Park group could collapse after lake dispute sparks resignations

DM17417193a.jpg. Trees cut in Mewsbrook Park Littlehampton. Clive and Sue Fennell and Tony Carter, right, beside the trees that were cut through. Photo by Derek Martin SUS-170404-175239008
DM17417193a.jpg. Trees cut in Mewsbrook Park Littlehampton. Clive and Sue Fennell and Tony Carter, right, beside the trees that were cut through. Photo by Derek Martin SUS-170404-175239008

A park group is on the verge of collapse after a dispute with the council led to two key members resigning.

Clive and Sue Fennell will stand down as chairman and secretary of the Friends of Mewsbrook Park at the end of the month after feeling ignored by Arun District Council about the condition of the lake.

They want a group of slaves but we are a group with brains

Clive Fennell

Sue, 51, said she felt ‘totally let down’: “I have been volunteering for 30 years and this is the first time I have not felt respected as a volunteer.

“We have done a brilliant job in bringing the group into the 21st century, the community are behind us because they know we love the park, but when you take things forward to the council on behalf of the public it is like hitting your head against a brick wall.”

Clive said last year the council lowered the lake’s water levels to kill off the spiral tasselweed that grew there, ignoring the group’s warning that it was a food source for native birds.

As a result, Clive said a lot of wildlife has left the lake, and no cygnets survived this year. He added that the exposed mud caused a foul smell and scum coated the water due to an aerator which was installed to counter the lack of plantlife.

After this, the working relationship with the council broke down, prompting Clive and Sue’s departure. The group needs replacements or it will disband after 13 years.

It is one of the mayor of Littlehampton’s charities for the year, and raised £5,000 in the last 12 months for projects including a sculpture which will be unveiled on Friday. The couple will make sure all outstanding projects are finished before they leave and any surplus grant money is given back to the donators.
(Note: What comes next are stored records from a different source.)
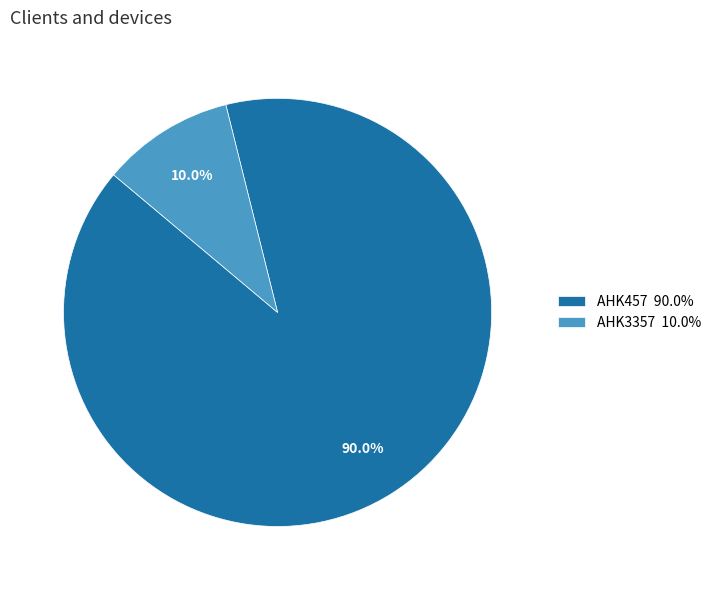

What percentage is the AHK3357 slice, to the nearest percent?

10%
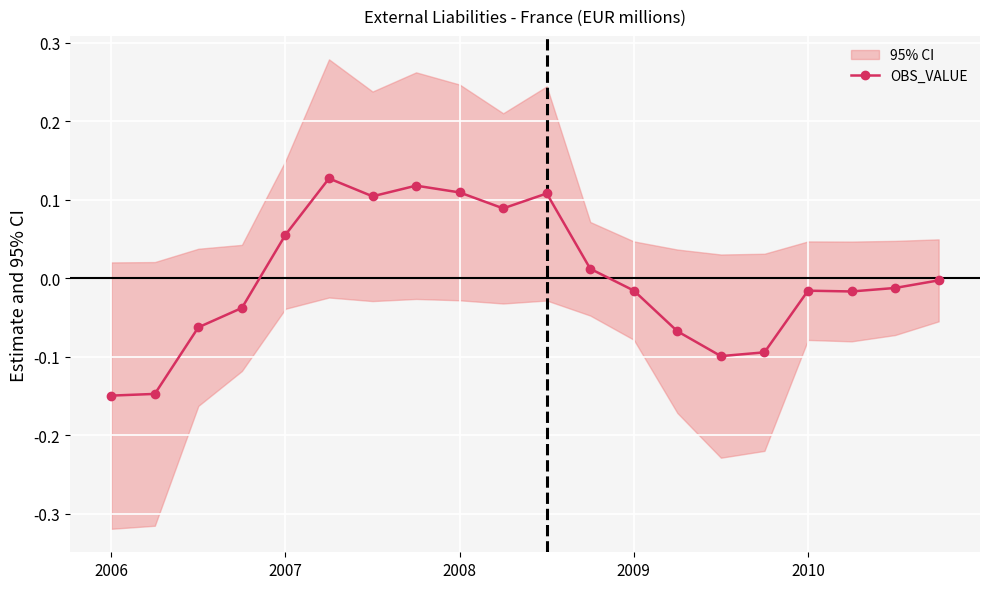

The value at 2006 is -0.1. True or false?

True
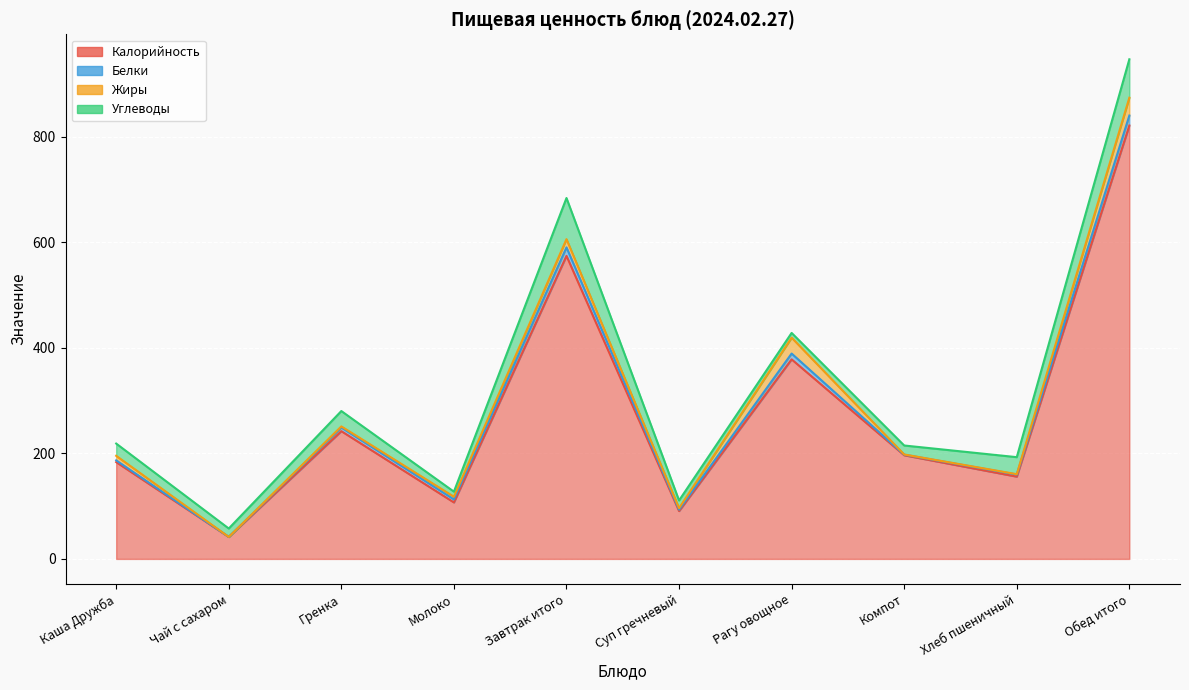

What is the label of the 9th point from the left?

Хлеб пшеничный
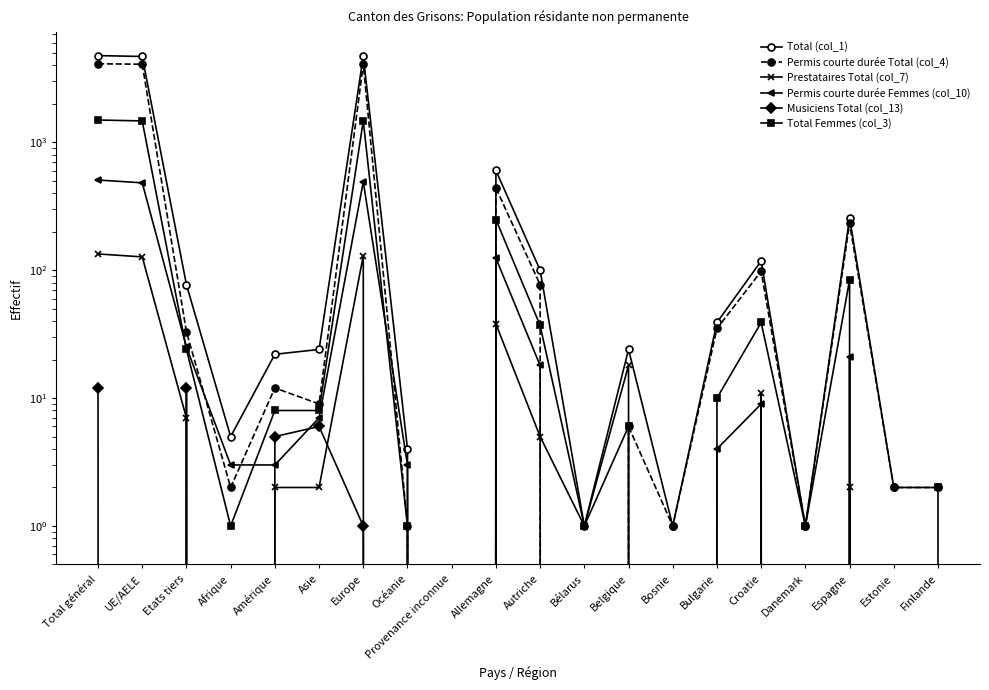

Is it true that Total (col_1) equals 602 at Allemagne?

True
Clive and Sue volunteered for 10 years for Rickmansworth Waterways Trust, which recently received a group MBE for its work. Under their tenure, the Friends of Mewsbrook Park has trebled in size from 35 members to 100, including children and young families.

Clive, 56, was also key in getting a public meeting with Sussex Police after a string of vandalism incidents.

He felt the council just wanted them to be ‘rubbish pickers’ and run children’s activities: “They want a group of slaves but we are a group with brains.”

He called for Arun District Council to approve a new charter for the group – but a council spokesman said it was up to the group to decide its own future.

The spokesman said the council and the Friends of Mewsbrook Park had worked together to get the Green Flag Award for the last 13 years at the park, which provided ‘independent verification’ that its management was up to scratch.

But Sue Fennell said the award was given on the merit of last year’s judgement, and believed that had judges come to the park this year, it may not have got the Green Flag.

The council spokesman said the lake’s primary role was as a flood alleviation system for nearby development, which is what Arun has focused on – and this was ‘clearly communicated’ to the group.

They said: “The council is looking forward to working positively with the Friends of Mewsbrook Park and would like to thank both Clive and Sue for the considerable time and effort both have put into their roles.”